Big Data is Dead - notes.a10y.dev

#reading-list **URL:** https://www.youtube.com/watch?v=lisIQ9ohU8g ## Summary - Presenter: Jordan Tigani, co-founder of MotherDuck (DuckDB). Former lead engineer on BigQuery, SingleStore - Since the 2000’s, Big Data has dictated the design of data systems. - Big Data as an idea is flawed for several reasons: - 90th percentile of users of BigQuery were using working set of <100MB - Scale out used to be cheaper than Scaling up. Now, baseline machines are 32x more powerful, and in cloud buying 2 machines is same price as buying one machine w/2x the power - Big Data is a liability financially (storing everything forever is scary) and legally (GDPR means you need to know everything in your warehouse.

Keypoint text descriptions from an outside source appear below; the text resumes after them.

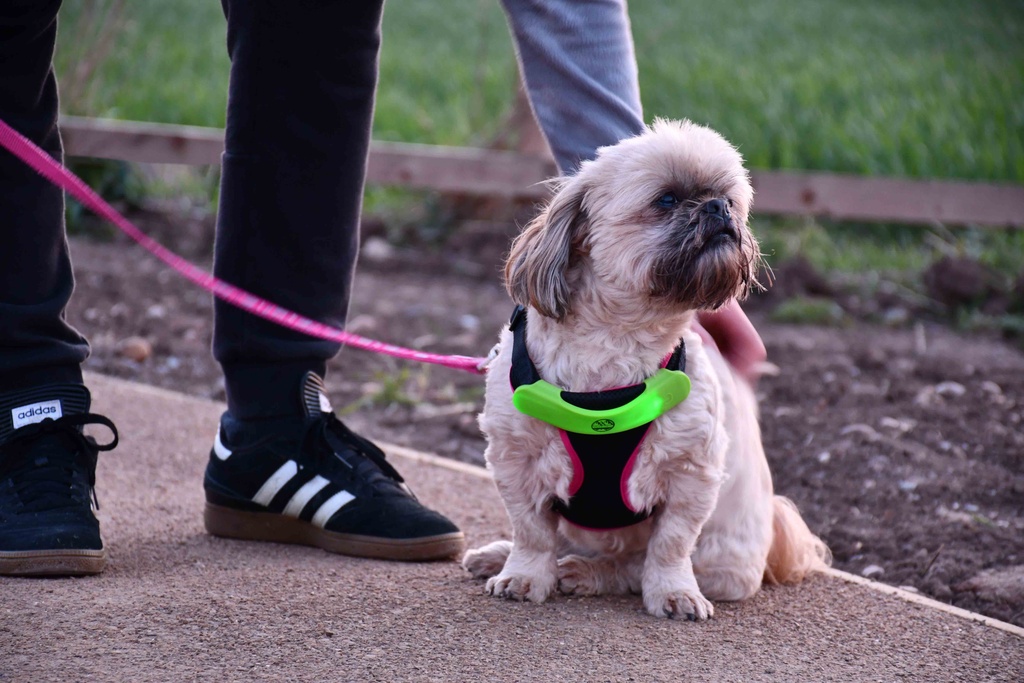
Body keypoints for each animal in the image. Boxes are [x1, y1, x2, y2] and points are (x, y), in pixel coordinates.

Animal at [464, 117, 831, 618]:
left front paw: (674, 591)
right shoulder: (516, 460)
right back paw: (503, 556)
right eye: (667, 200)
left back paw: (585, 572)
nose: (718, 207)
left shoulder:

You need retention policies to avoid keeping confidential/sensitive data that could be subpoenaed). - As machines have gotten more memory to fit most working sets and standard hw becomes more powerful, moving data to compute is actually often cheaper now than moving compute to data. - DuckDB provides an analytic DB as a library. Users can embed this in scripts, run on laptop, run on cloud hosts, run on-prem, etc. The query engine makes use of the benefits of modern hardware such as SIMD, large memories, new columnar formats, to less expensive form-factors - **Duffy Editorial**: all of these things are true, and it’s great to get something that’s Spark-qualtiy as a query executor without needing all of Spark (which is heavyweight, even if you’re running a local cluster). But, most of the value is downstream of Big Data. DuckDB is only going to be valuable if it unlocks totally new ways of working with data–which things like WASM embedding that enable new form factors for distributing compute may do.